After Orwell, Shelden researched British novelist, essayist and screenwriter Graham Greene and published "Graham Greene: The Enemy Within" in 1995.That's when editors of the Daily Telegraph took notice of Shelden and queried him about whether he might be interested in helping them with the occasional feature story. Whether it stemmed from the need to have more control over what he wrote, or a desire to delve more deeply into a subject than the demands of a news cycle would allow, Shelden made the decision two years ago to give up his "jet-setting" and return to the type of writing that led him to his job as a correspondent.***
Shelden has learned a few things throughout his years of prolific writing. He knows now how long to write. He knows what's likely to interest publishers and readers. And his systematic approach to reporting a news feature has helped him hone his research skills.
That makes "Mark Twain: Man in White" unlike Shelden's earlier biographies. It focuses on a narrow window of time - the last five years of Twain's life between 1906 and 1910 - when he was the beloved American icon of literature riding the wave of his fame.
"This is the story of a man who knows he only has a few years to live," Shelden says.

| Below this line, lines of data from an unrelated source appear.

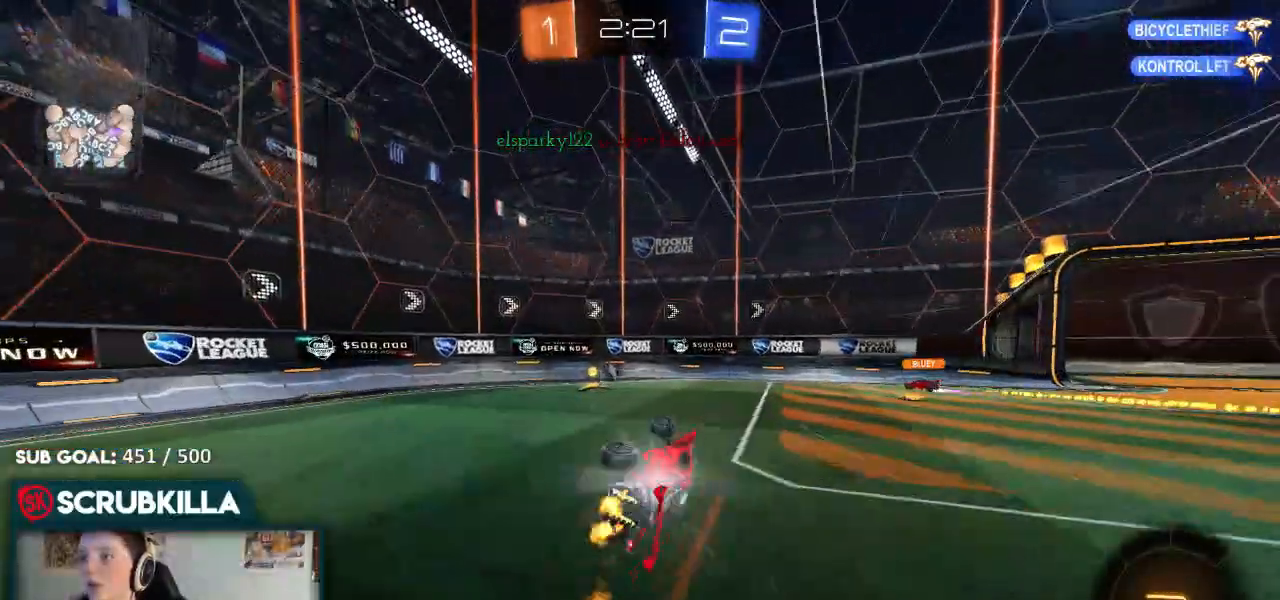
Gameplay with a controller (Xbox layout); each line is a JSON object with the inputs held at the frame after it (dt_ms = milliseconds from this image to that frame). "events" lists button and stick changes between this image and that frame as [ms after this image, input, new state], when the widget could be followed in between.
{"dt_ms": 500, "buttons": ["L2"], "left_stick": "left", "right_stick": "center", "events": [[33, "A", "up"], [33, "B", "up"], [33, "R2", "up"], [50, "X", "up"], [167, "L2", "down"]]}
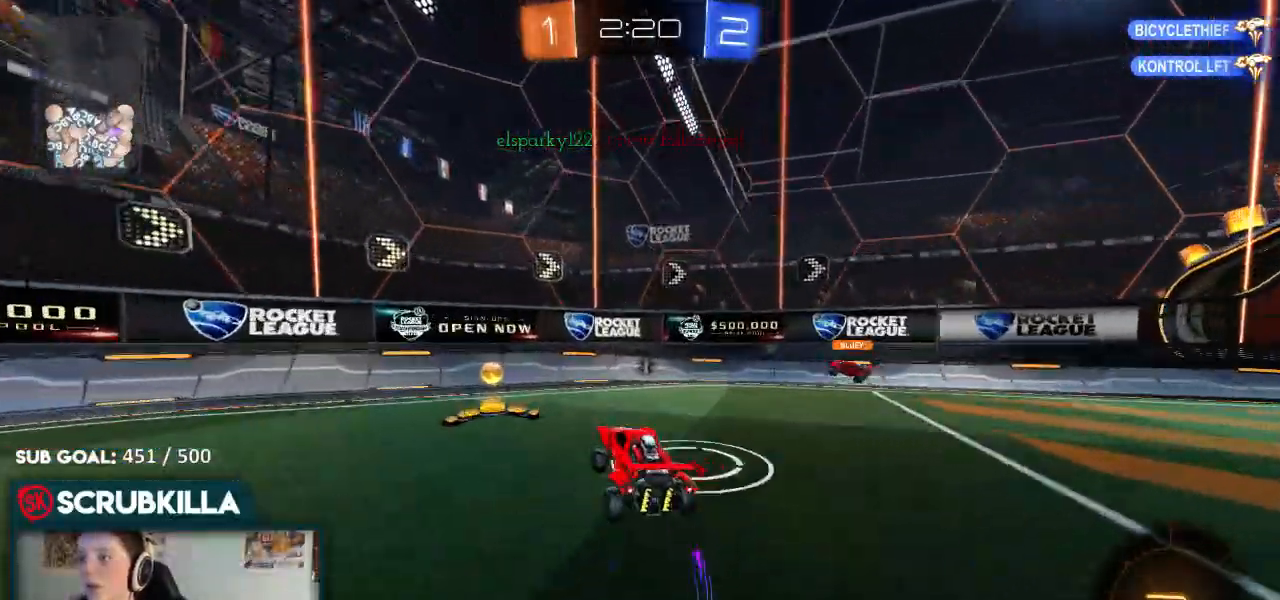
{"dt_ms": 500, "buttons": ["R2"], "left_stick": "right", "right_stick": "center", "events": [[350, "R2", "down"], [367, "L2", "up"], [367, "Y", "down"], [417, "Y", "up"], [500, "left_stick", "right"]]}
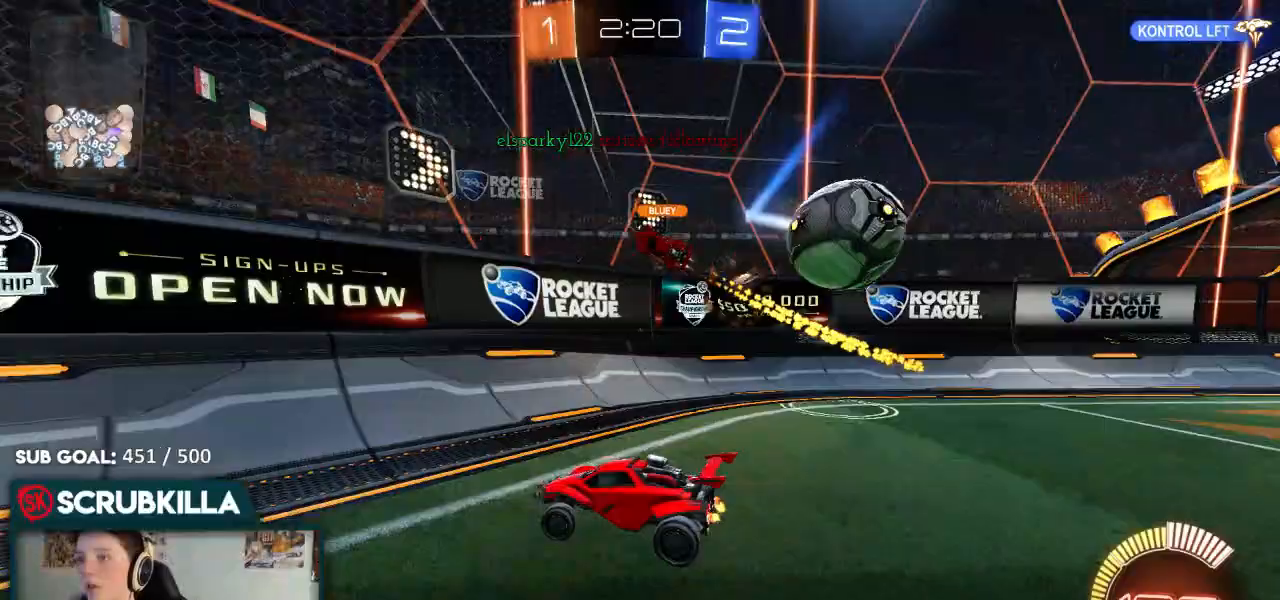
{"dt_ms": 1000, "buttons": ["B", "R2"], "left_stick": "right", "right_stick": "center"}
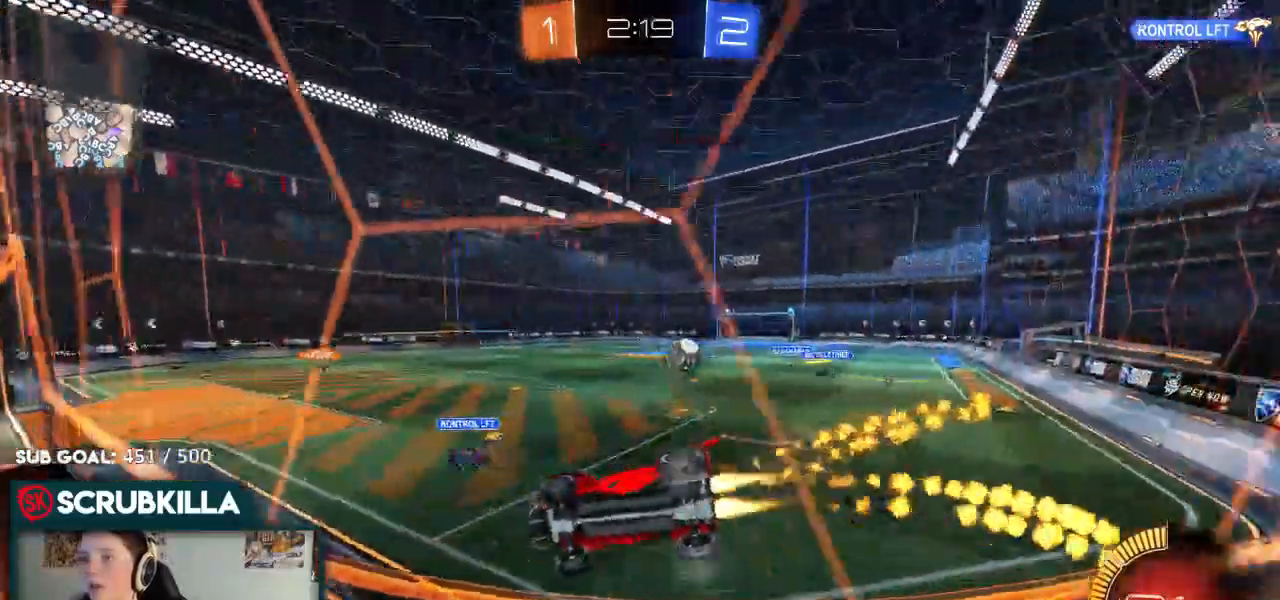
{"dt_ms": 500, "buttons": ["B", "R2"], "left_stick": "center", "right_stick": "center", "events": [[183, "left_stick", "center"]]}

Shelden traced Twain's steps through Missouri, Connecticut, California, New York and even Bermuda to turn up some of the history that's never before been revealed. In the book, Shelden describes Twain as a spiritually intuitive man whose relationship with God was "strained;" a man who outlived most of his immediate family and whose only living daughter snubbed him even as he enthralled the American public with the character he created of himself.Shelden's book gives readers a glimpse of Twain at home in Bermuda where he spent long periods of time with a family unrelated to him who treated him like a grandfather he never was.
With Shelden's affinity for Twain apparent, it's no surprise that he is defensive about unfounded rumors that his book reveals Twain as having been sexually inappropriate with children.
"While it's no surprise that people have thought that, it bothers me that something pure can be smudged with unfounded suspicion," he says. "It's been 100 years. I think we'd have found out by now if he was a pedophile."
With much of what he's learned about Twain contained within the flashy cover of his book, Shelden, just as he did in the days when he was a correspondent, is already thinking about his next story. He scoffs at the idea of becoming the sort of professor who would spend the rest of his life studying Twain. In fact, before the official Jan. 26 release of "Mark Twain: Man in White," Shelden had already begun a courtship with Winston Churchill - the subject of his next book.
"I kind of sweep through these people's lives and I move on," he said. "I delight in learning something from the next person."